Now, let's look at putting a controller in the system. We use the small signal model, and we want the small signal output for $h(t)$ to approach zero quickly. There can be a small signal disturbance and a small signal noise in our measurement of $h(t)$. These are incorporated into the model in blue below. (The black is the original system.) 
Let's see the disturbance transfer function step response for some possible controllers, $K(s)$. We want to make $K(s)$ large for low frequencies to make $G_d(s)$ small, but we want $K(s)$ small for large frequencies to make $G_n(s)$ small. So maybe a solution might be $K(s) = K_{big}/(s/\omega_0 + 1)$ or even $K_{big}/(s^2 +as + b)$. You need to be careful how many poles you put into $K(s)$ because each adds a phase delay, and too much delay is going to make the system unstable. A solution I like is the PD controller, where $K(s) = k_p + k_ds$.

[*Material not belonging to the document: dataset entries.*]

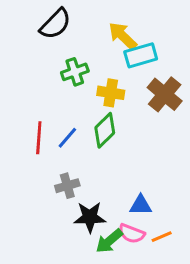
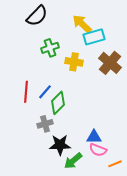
green diamond: (105, 130) -> (58, 103), moved
pink semicircle: (132, 234) -> (98, 150), moved
orange line: (162, 237) -> (115, 164), moved

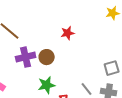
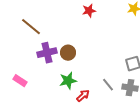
red star: (68, 33) -> (89, 11), moved

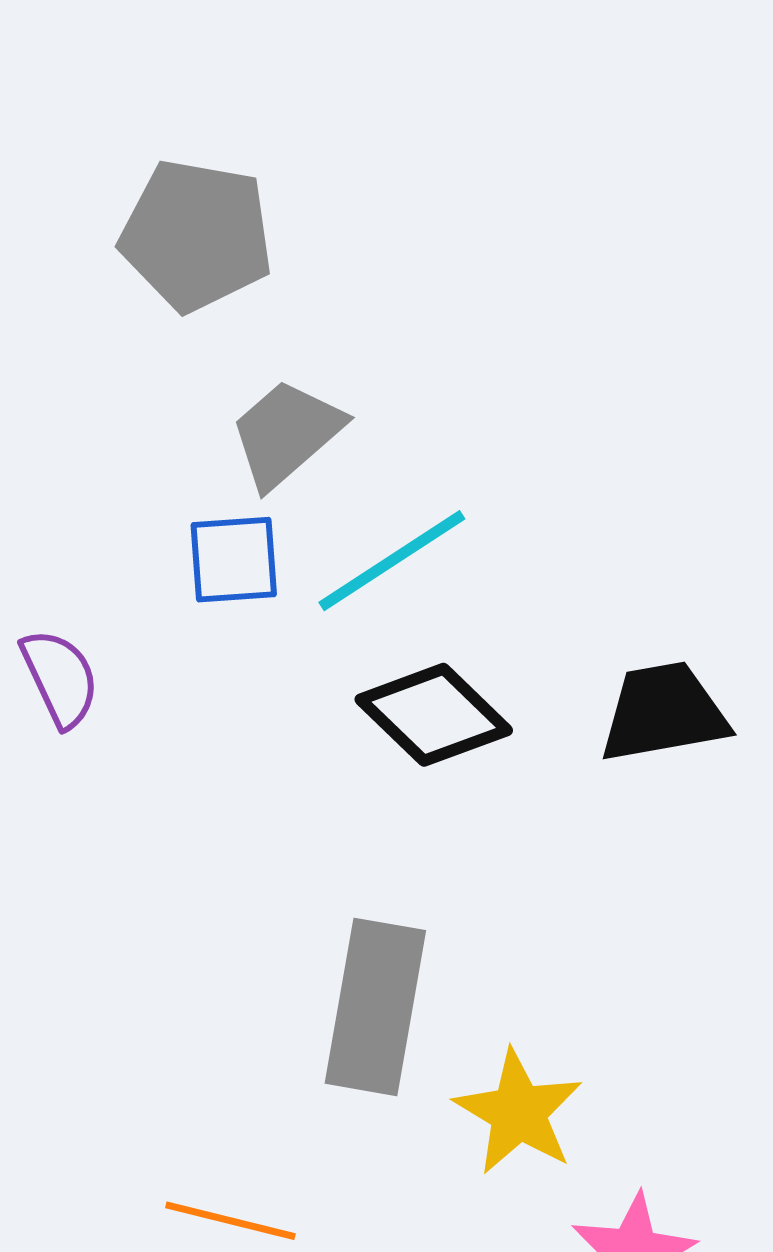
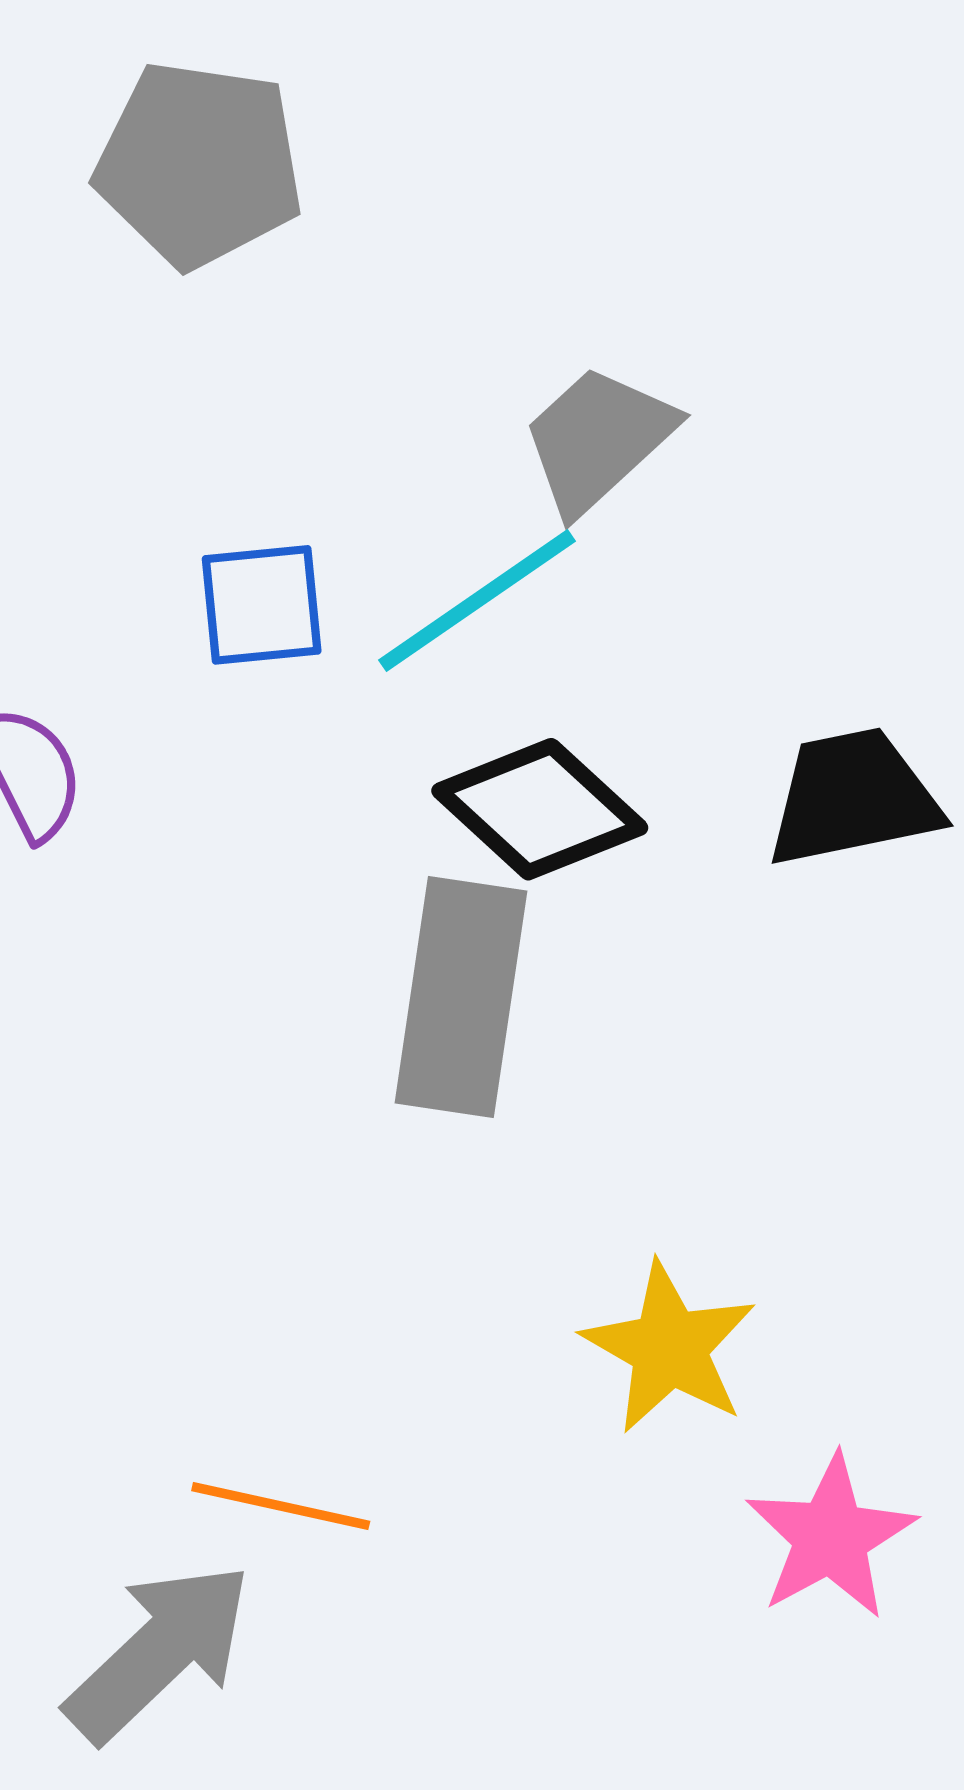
gray trapezoid: (286, 434) -> (598, 439), moved
gray rectangle: (375, 1007) -> (461, 997), moved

K = tf([10000, 10000, 10000], [1, 0]) % For PD Controller (Looks like the D is really important for this system.)
%K = tf([10, 10], [1])
%K = tf(100, [1, 1])
%Gd = feedback(P,K)
%Gd = tf([1, 0],[1,0,10,0]) % Check the disturbance tronsfer function and make sure it isn't PK/(1+PK)
Gd = P/(1+P*K)
step(Gd)
You can play with $K(s)$ to see the effects. First we look at the Nyquist plot to see how far from -1, the loop gain is.
L = P*K
grid on
nyquist(L)
bode(L)
Gn = -P*K/(1+P*K)
bode(Gn)
Let's try to see what happens if we change the model a little by adding a viscous friction. So the system looks like this now: $$\begin{equation*} \mathbf{\dot{x}} = \begin{bmatrix} \dot{v(t)} \\ \dot{h(t)} \end{bmatrix} = \begin{bmatrix} -k/m && 0 \\ 1 && 0 \end{bmatrix} \begin{bmatrix} {v(t)} \\ {h(t)} \end{bmatrix} + \begin{bmatrix} 1/m \\ 0 \end{bmatrix} f_p(t) \end{equation*} $$
Let's try with $ 0.001< k < 0.1 $ N/(m/s), because it is supposed to be small.
k = 0.1
A = [[-k/m, 0];[1, 0]]
B = [[1/m; 0]]
C = [0 1]
D = 0
sys = ss(A, B, C, D)
%step(sys)
%g = place(sys, [-.1, -.2])
P = tf(sys)
step(P)
Note how the viscous friction makes a terminal velocity. Now the step response after the controller is installed shows a limited velocity.
Gd = P/(1+P*K)
step(Gd, 20)